Out of torpor, lack of imagination or simple blindness, we soldier on. Some people tackle the business of making a living from what they love. It is a good impulse, but still a basically backward approach to the problem. Rather than turning what we love into money, we should order love and money correctly in the hierarchy of human needs. It is a Utopian task, but not impossible. (Anyway, what the fuck is the point of undertaking non-Utopian tasks? Why waste your energy fighting for something less-than-wonderful?) All it takes is to define, the thing itself as having value. It is a simple matter of semantics; an act of will. Our current socio-economic system was built on words and desire; it can be as-easily rebuilt. We must reassign value.
In this brave new world the smooth-running engine, the well-crafted phrase and the graceful sweep of a gown are inherently worthwhile. The financial consideration in rewarding the person who accomplished these tasks should be incidental and unimportant. If possible, dispensed with altogether. Then the reward for individual effort becomes the thing itself. The satisfaction of creation, the feeling of agency. It is wrong that a master craftsperson can achieve something unique and beautiful, yet feel worthless because no-one has deigned to assign a cash value to their creativity. Under a properly-run system of “capitalism” the capital accrued is personal satisfaction.
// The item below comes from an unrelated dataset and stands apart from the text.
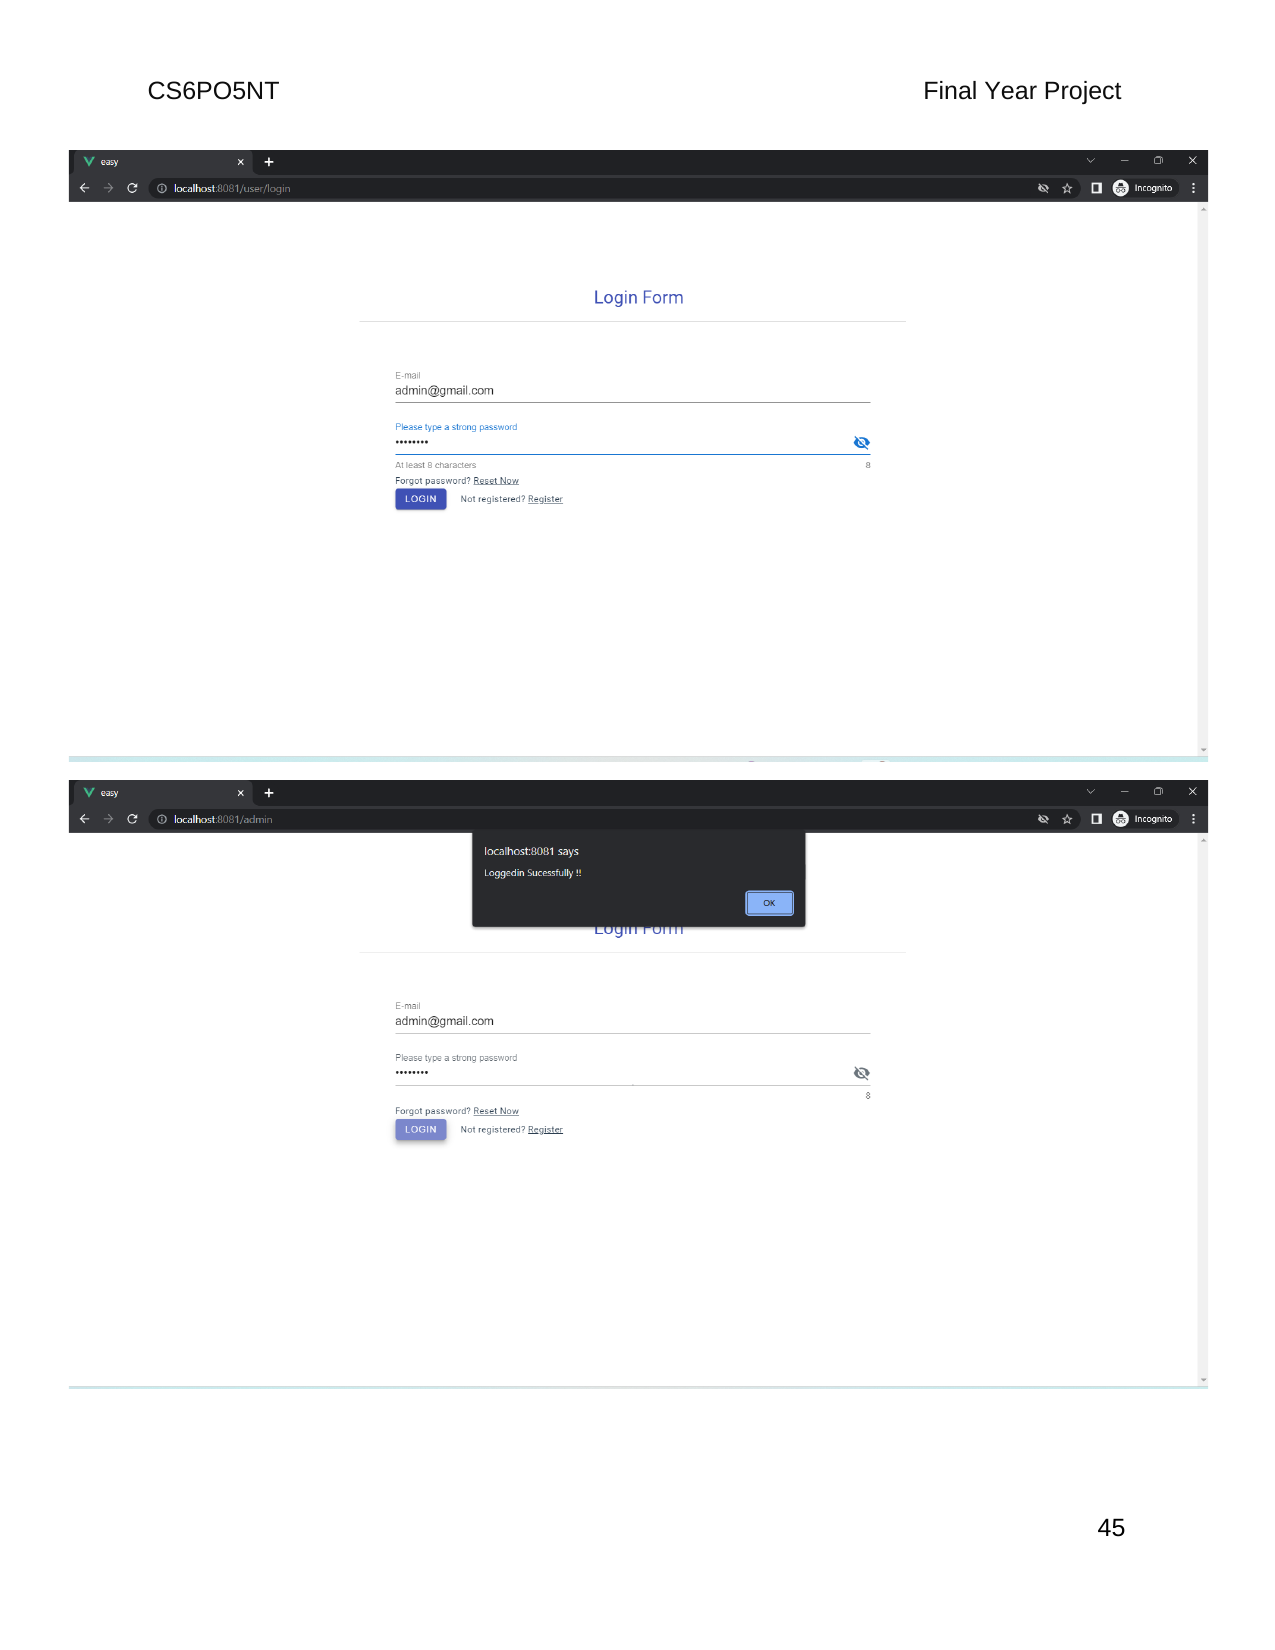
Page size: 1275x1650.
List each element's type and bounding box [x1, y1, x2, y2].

Forget the “need” for money. Correctly run, society can function in socialist-capitalist harmony. People, rewarded by the social importance placed in their creativity, will produce according to the idealised model of capitalism, that is always seeking to improve their product. Meanwhile, the government, need no longer expend energy on bullying its citizens into consumerist slavery, can devote itself to administering a social system that provides for the well-being and security of the state without interfering excessively in the private lives of citizens. Without the artificial socio-economic divisions driven by greedheads, people’s basic needs could be met with far less expense and effort than they are currently. Banning private home ownership would instantly eliminate the ruinous pressure to ‘get on the property ladder’. Long-term lease arrangements, rather than outright ownership, should be standard practice for anything that currently requires heavy credit to finance (e.g. cars and houses). Critically, all education, including higher-level, must be free and accessible. People must have ample opportunity to discover and develop their unique talents – otherwise the system doesn’t work. This means changing child-rearing arrangements and redefining ‘adulthood’ in non-economic terms. It means tearing up the current education system and breaking its cast-iron links to the industrial economy. It means rooting out our snobbery about various forms of creativity and replacing it with an all-inclusive ideal. It means understanding that a rubbish collector is as essential to society as an actor; a cleaner as valuable a person as a mechanical engineer. From that plane of wisdom, progress is possible.